**Information given**

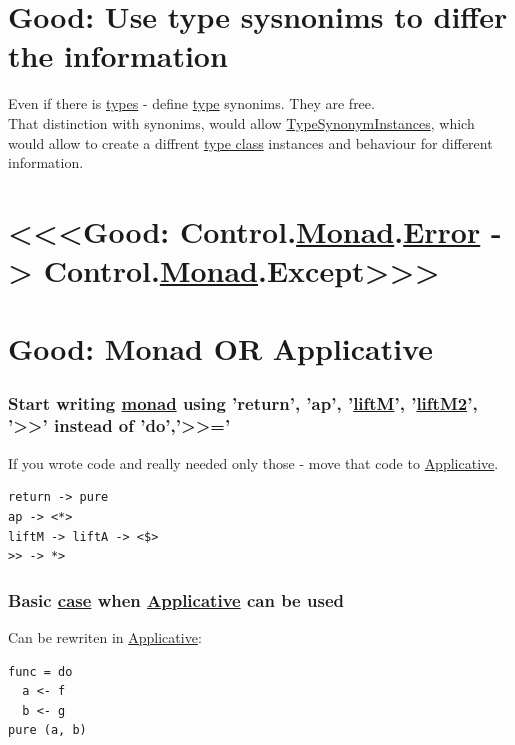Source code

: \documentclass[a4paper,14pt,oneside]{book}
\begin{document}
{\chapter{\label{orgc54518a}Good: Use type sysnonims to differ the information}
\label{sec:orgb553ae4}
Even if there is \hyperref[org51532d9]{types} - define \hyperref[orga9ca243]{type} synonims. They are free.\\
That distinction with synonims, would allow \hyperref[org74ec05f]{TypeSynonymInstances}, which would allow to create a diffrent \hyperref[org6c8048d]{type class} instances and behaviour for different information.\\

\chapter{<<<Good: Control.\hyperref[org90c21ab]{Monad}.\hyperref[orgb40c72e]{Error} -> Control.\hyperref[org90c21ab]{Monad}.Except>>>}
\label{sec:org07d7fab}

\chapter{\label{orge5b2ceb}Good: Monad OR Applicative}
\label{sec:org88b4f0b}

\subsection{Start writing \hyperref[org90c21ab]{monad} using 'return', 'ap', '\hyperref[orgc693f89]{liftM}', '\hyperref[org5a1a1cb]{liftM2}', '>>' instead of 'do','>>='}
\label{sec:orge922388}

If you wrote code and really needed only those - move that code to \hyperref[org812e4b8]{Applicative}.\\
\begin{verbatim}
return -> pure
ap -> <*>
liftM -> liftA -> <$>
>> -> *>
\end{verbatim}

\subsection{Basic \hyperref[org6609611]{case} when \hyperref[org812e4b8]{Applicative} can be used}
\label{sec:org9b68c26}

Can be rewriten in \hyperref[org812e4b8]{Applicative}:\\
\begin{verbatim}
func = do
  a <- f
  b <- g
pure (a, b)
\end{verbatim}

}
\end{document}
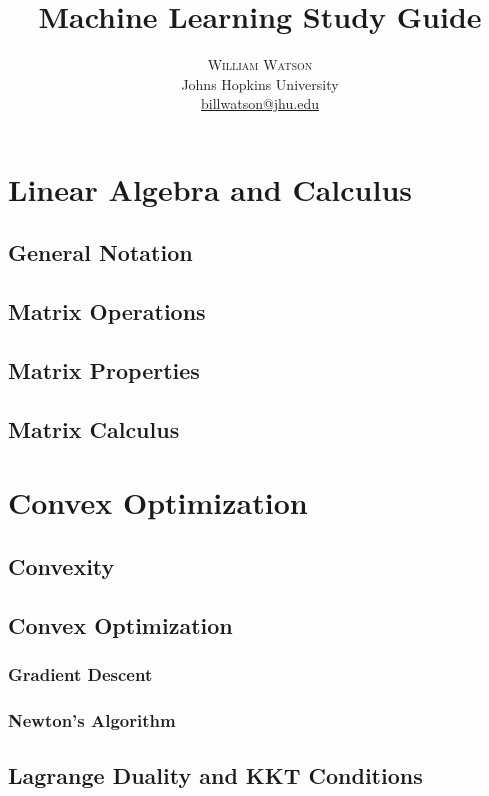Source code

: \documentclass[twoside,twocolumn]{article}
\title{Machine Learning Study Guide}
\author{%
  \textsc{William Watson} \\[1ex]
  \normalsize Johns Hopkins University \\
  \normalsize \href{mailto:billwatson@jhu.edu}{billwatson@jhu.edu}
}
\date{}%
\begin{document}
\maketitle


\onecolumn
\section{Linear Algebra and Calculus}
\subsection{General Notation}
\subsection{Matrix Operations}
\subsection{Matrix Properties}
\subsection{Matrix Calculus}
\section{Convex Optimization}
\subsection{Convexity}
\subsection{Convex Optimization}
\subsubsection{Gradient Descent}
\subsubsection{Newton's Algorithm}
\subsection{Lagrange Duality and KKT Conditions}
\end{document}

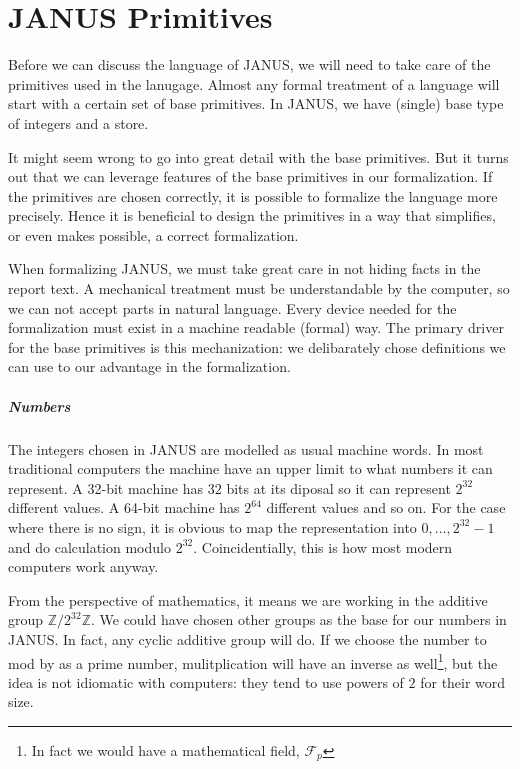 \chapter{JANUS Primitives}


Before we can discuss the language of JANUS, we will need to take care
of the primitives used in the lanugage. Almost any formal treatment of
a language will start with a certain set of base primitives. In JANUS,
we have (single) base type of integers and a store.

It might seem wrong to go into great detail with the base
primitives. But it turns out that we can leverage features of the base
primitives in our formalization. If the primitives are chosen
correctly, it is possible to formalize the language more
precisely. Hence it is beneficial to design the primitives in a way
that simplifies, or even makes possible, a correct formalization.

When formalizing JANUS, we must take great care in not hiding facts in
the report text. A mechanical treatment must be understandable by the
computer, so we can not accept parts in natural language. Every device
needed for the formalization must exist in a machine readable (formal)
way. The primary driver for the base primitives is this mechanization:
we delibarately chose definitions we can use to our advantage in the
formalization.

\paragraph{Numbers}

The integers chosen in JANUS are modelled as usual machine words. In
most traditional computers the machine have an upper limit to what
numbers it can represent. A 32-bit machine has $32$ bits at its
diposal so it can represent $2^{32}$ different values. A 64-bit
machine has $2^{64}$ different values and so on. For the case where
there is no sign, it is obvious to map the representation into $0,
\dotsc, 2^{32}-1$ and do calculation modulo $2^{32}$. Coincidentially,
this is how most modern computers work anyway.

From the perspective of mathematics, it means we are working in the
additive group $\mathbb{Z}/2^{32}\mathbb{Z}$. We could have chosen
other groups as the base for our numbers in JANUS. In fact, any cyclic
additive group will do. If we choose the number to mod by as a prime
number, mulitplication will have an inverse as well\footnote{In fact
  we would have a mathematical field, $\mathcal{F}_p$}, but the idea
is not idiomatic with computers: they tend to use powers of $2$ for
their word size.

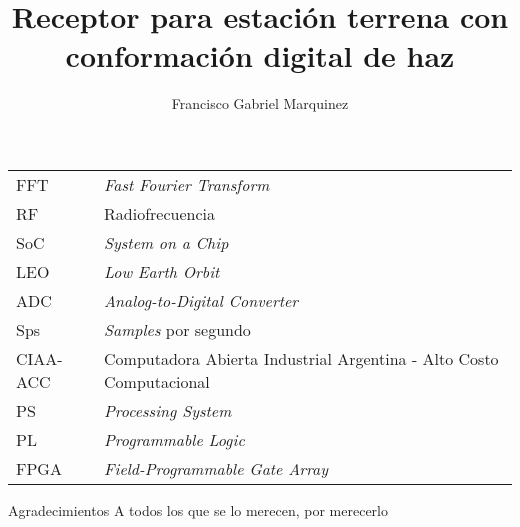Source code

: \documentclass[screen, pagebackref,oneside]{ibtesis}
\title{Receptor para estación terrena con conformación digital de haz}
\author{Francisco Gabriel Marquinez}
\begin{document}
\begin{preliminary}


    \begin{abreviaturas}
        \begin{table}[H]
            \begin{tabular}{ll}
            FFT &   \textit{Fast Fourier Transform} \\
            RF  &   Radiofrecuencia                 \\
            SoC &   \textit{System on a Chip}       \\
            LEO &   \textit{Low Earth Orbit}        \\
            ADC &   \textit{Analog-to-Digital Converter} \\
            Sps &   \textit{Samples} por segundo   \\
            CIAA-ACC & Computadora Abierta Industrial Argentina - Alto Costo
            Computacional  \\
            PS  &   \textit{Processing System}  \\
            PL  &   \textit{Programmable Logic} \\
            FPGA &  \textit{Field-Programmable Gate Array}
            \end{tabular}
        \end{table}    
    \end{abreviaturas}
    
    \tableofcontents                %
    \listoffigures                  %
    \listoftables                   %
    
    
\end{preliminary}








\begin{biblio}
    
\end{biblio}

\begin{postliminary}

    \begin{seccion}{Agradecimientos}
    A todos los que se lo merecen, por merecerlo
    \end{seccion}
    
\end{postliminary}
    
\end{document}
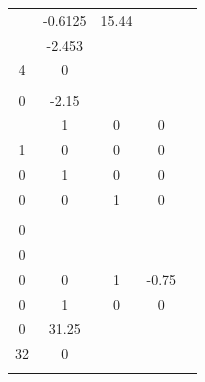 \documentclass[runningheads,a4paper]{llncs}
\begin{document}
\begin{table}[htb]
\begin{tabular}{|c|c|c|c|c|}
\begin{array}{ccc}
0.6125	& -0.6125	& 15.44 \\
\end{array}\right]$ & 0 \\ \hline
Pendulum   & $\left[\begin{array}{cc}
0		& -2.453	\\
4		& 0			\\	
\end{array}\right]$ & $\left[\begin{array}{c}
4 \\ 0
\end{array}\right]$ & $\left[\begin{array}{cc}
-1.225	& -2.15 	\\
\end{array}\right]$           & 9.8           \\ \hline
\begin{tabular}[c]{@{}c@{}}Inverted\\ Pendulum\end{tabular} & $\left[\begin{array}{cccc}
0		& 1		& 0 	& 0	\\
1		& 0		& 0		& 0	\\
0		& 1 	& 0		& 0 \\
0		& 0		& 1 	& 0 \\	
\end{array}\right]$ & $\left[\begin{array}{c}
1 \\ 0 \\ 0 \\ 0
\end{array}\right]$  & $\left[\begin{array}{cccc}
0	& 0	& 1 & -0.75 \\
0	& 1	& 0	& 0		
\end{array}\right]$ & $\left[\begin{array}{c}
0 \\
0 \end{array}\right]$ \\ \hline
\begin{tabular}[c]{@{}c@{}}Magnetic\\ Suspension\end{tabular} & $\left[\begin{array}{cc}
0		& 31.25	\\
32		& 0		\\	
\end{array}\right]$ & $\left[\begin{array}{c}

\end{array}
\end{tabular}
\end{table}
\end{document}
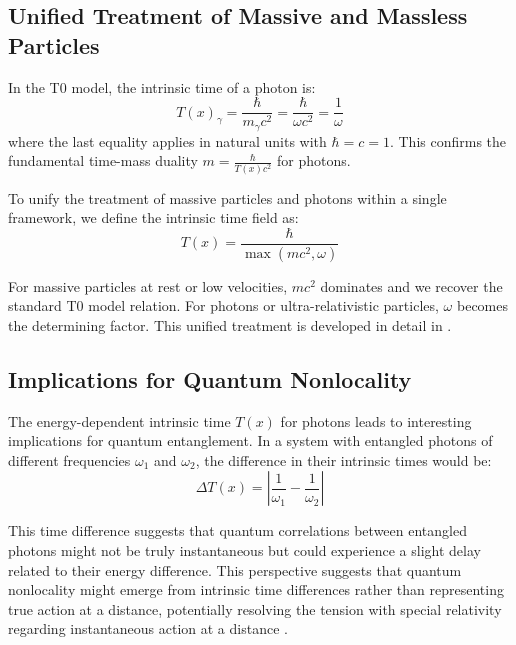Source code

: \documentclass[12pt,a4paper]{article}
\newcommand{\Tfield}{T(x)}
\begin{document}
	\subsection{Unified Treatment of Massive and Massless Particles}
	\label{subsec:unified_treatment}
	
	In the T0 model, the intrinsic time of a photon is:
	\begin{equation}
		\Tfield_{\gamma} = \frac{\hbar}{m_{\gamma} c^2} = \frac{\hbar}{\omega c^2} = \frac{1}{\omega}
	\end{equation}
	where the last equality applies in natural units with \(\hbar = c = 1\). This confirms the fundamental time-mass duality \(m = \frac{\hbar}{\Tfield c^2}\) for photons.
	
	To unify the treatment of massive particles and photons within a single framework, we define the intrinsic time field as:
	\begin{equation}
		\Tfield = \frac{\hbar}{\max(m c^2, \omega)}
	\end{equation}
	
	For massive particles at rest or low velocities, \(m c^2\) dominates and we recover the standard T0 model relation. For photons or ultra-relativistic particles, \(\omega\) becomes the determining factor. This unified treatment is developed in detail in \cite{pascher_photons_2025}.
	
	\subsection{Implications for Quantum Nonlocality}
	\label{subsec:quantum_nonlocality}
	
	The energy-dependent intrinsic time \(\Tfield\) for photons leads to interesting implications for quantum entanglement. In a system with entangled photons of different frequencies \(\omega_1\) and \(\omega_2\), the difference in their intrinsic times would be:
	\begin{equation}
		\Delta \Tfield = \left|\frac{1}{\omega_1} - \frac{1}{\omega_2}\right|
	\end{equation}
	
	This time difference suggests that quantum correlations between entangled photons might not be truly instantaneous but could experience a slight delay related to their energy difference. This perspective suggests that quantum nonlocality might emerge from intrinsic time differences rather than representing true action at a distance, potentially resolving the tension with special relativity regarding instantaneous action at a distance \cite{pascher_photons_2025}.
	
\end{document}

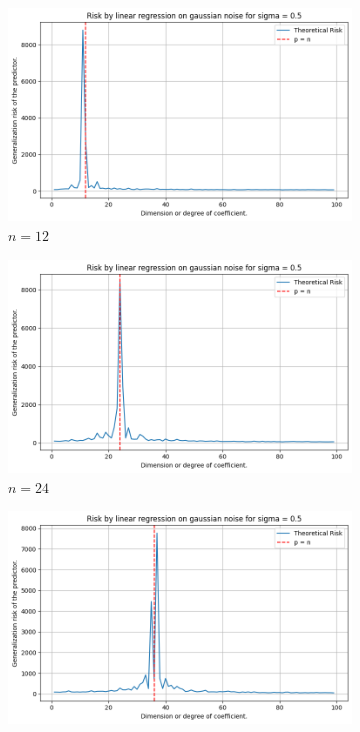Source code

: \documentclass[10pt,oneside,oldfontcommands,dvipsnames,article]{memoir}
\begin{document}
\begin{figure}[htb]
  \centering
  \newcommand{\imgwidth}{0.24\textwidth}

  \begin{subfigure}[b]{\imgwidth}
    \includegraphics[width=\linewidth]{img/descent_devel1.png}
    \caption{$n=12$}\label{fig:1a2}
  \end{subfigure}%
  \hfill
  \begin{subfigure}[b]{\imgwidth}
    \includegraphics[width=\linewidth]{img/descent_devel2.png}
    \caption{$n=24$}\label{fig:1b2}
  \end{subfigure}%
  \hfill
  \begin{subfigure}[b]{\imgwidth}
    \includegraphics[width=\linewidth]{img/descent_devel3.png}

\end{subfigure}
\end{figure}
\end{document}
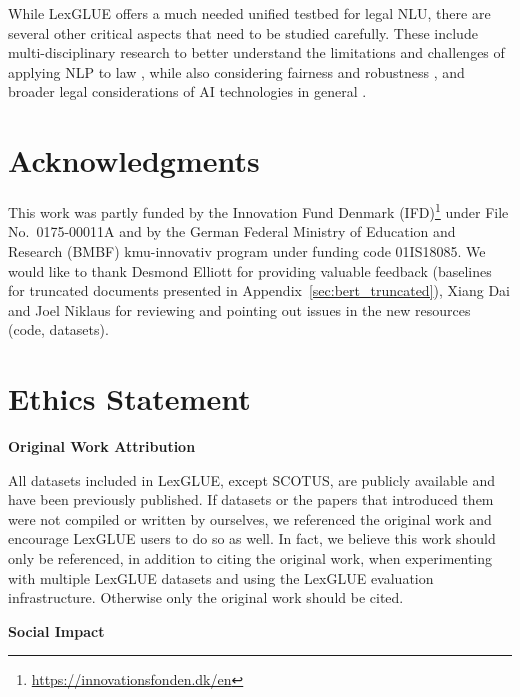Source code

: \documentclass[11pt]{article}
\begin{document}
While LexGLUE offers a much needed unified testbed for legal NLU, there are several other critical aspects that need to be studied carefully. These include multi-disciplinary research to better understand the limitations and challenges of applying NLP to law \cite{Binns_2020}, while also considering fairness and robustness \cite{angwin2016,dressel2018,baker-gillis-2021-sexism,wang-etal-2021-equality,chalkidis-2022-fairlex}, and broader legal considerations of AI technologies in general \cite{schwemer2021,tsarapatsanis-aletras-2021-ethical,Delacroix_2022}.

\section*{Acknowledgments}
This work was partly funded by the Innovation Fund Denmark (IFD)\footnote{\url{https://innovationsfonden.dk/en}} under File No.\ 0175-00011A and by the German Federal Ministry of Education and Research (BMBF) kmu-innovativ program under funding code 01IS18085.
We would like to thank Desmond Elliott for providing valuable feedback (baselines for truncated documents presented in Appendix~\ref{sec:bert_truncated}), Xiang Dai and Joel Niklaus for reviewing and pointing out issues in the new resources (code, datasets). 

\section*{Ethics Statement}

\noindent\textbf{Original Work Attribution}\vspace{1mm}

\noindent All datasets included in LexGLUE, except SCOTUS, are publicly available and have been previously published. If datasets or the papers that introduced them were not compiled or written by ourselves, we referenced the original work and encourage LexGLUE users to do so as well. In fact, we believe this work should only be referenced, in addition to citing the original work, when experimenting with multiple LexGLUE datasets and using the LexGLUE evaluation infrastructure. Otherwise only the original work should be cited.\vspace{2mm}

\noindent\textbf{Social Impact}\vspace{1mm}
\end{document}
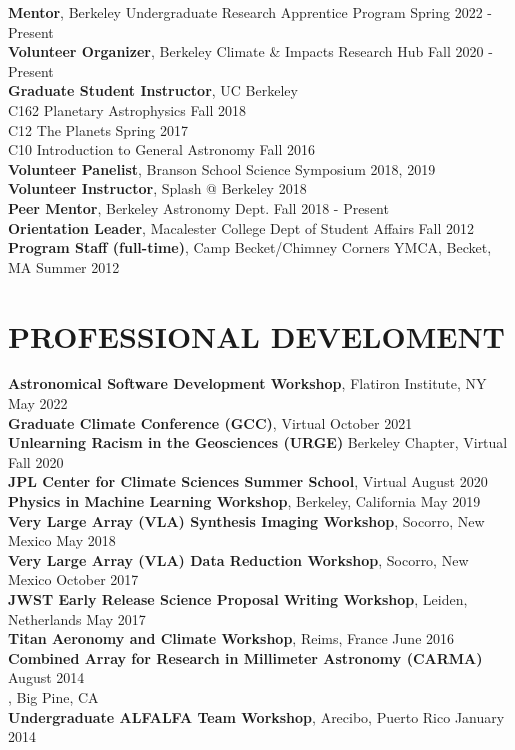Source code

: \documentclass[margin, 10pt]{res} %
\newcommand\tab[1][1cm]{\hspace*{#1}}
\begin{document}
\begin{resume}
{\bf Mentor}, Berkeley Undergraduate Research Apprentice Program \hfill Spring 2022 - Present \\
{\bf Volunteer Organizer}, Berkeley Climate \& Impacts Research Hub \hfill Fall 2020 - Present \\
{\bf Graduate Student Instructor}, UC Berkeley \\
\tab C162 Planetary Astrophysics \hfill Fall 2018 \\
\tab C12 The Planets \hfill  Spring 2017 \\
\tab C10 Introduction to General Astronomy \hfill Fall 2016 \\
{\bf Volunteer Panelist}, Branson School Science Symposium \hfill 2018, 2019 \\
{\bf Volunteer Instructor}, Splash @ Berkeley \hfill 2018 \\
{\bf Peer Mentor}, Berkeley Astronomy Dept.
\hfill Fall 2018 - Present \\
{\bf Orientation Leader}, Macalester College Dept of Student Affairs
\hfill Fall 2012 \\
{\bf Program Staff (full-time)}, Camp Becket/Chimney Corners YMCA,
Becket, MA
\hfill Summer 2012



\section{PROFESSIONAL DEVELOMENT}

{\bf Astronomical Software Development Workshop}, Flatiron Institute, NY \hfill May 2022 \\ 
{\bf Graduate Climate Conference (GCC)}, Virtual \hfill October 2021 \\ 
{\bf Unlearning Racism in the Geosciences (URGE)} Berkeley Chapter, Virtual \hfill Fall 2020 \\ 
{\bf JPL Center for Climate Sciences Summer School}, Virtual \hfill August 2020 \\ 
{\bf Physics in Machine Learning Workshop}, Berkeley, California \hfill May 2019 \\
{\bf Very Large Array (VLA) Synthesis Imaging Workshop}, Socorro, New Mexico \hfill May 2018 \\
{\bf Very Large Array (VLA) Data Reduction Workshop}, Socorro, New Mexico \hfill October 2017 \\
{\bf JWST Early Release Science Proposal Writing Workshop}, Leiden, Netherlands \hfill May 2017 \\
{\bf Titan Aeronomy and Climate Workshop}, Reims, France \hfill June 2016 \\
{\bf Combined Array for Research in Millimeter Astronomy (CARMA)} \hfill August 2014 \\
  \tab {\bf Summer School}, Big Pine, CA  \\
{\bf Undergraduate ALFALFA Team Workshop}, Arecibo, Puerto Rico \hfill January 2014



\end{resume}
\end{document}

**Aim of the task**
What is needed is the number of lines in the records that contain the string "there", stated with nothing else.

**Exercise answer**
3